When you are selling a product, how much should you know about it? Clearly more than whoever sold the plywood used on that soffit (pictured) and I make no excuses for using that picture again!
When someone is selling a new car there is no need for them to have an intimate knowledge of the science of internal combustion or the vulcanization of rubber but most people buying a new car would expect the salesperson to know a model’s specification and how it performs in service.
When you sell someone plywood, you don’t need to have an intimate knowledge of the botanical structure of the wood or the chemical formulae of the adhesive’s constituent parts but you should be expected to know the plywood composition and how it will perform in service – see picture below.

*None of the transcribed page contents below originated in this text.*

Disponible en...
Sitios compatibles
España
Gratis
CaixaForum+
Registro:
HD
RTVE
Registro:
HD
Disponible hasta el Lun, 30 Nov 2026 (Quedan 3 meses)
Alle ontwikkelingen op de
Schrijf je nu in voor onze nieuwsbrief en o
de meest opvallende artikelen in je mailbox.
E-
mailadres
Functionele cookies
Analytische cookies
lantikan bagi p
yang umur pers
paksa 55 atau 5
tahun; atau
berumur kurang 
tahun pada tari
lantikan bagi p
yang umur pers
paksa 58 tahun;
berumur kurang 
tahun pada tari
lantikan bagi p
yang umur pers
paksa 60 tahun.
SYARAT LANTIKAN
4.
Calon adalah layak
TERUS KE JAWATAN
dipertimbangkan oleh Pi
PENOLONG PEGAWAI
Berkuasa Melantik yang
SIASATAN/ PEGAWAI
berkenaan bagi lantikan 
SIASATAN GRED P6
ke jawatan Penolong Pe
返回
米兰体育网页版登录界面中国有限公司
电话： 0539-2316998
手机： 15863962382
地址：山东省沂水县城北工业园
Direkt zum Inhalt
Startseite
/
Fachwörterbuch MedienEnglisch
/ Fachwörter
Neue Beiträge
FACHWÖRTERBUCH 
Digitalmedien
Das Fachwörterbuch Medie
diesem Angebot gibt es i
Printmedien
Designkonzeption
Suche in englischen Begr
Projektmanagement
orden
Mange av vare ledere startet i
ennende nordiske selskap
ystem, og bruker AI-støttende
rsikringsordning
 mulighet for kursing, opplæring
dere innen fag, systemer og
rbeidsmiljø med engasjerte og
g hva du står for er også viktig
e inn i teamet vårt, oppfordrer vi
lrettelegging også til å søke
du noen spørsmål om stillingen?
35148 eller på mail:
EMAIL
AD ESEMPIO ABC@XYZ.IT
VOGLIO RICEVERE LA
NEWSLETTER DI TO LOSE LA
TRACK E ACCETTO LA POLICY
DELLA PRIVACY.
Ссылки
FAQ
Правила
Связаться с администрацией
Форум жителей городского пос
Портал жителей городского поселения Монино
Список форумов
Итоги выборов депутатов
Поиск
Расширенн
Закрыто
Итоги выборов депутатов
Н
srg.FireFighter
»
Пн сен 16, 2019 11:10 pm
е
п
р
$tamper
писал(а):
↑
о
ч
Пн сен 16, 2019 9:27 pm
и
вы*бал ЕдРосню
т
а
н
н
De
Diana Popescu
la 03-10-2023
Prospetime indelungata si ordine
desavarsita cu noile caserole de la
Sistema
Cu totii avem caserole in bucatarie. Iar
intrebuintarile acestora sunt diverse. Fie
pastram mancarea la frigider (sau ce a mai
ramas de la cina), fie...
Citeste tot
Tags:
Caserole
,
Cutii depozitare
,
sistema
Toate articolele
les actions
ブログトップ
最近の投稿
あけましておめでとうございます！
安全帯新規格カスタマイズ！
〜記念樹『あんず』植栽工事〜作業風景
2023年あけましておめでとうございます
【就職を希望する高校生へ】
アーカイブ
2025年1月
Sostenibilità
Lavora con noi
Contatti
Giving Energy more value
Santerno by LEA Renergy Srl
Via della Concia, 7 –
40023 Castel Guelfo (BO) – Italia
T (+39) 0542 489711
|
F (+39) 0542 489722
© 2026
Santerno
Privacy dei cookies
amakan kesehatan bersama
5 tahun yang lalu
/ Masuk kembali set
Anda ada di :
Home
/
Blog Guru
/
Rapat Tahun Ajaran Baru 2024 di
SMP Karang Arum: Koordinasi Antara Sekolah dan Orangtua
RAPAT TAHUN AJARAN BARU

In the TTJ May issue Jim Coulson referred to good specification, but that relies entirely on the company supplying the product to meet that specification. What did the person who specified and used the plywood on that soffit think they were getting? What did the person who bought that plywood from the producer think they were getting and subsequently think they were selling?
When you are selling any wood and wood-based products, especially into construction, you at least need to know Wood Science 101, ie the absolute basics. You don’t need a degree in wood science but you should at least know how what you are selling will behave in the presence of moisture.
Plywood is fraught with difficulties from the start not least of which is that it is not possible to standardise to overcome fraudulent or improper practise, which is why due diligence is important. But standardise we do which, for the manufacture of plywood, begins with EN 636 ‘Plywood – Specifications’ which includes, in the list of 32 normative references, the most pertinent in relation to the supply chain, namely EN 314-2 for glue bond and EN 350 for biological durability. It also references CEN/TS 1099 – ‘Guidance for the assessment of plywood for use in the different use classes’, but the use of that relies on knowing what the plywood is made of.
EN 636 – unlike BS 1088 ‘Marine plywood – Requirements’ – is only partially prescriptive being categorical with reference to glue bond but not with regard to biological durability, requiring plywood to be ‘appropriate for the prevailing climatic conditions’. That presents the manufacturer and merchant with something of a dilemma because unless sapwood is excluded, all plywood is Durability Class 5, ie not durable. And yet, with the correct adhesive, all plywood will cope with Service Class 2 (humid) conditions, which includes “Use Class 2 if the component is in a situation where it could be subjected to occasional wetting caused by, eg, condensation”. So how inappropriate was the plywood used on that soffit?
EN 636:2012+A1:2015 (current) is also lacking the plywood Technical Classes which are listed in EN 13986:2004+A1:2015 (current) as ‘Dry (EN 636-1)’; ‘Humid (EN 636-2)’; ‘Exterior (EN 636-3)’. The parentheses (and contents) were added in the 2004 revision but it was not intended, hence the parentheses, that the contents should supplant ‘dry’, humid’ and ‘exterior’ as the Technical Classes for identification purposes. But they did!
And that inappropriate adoption is now apparently also causing confusion as they are the only wood-based panel Technical Classes that are the product Standard number, (cf eg OSB/3). They are also lacking the structural or general purpose (non-structural) qualifying identifier, ie ‘S’ or ‘NS’ the requirement for that being included in EN 636 in Clause 12 ‘Marking, identification and documentation’. So, please note, structural plywood should be identified as ‘S’, not ‘CE2+’. I googled CE2+; and we thought ‘WBP’ was a problem!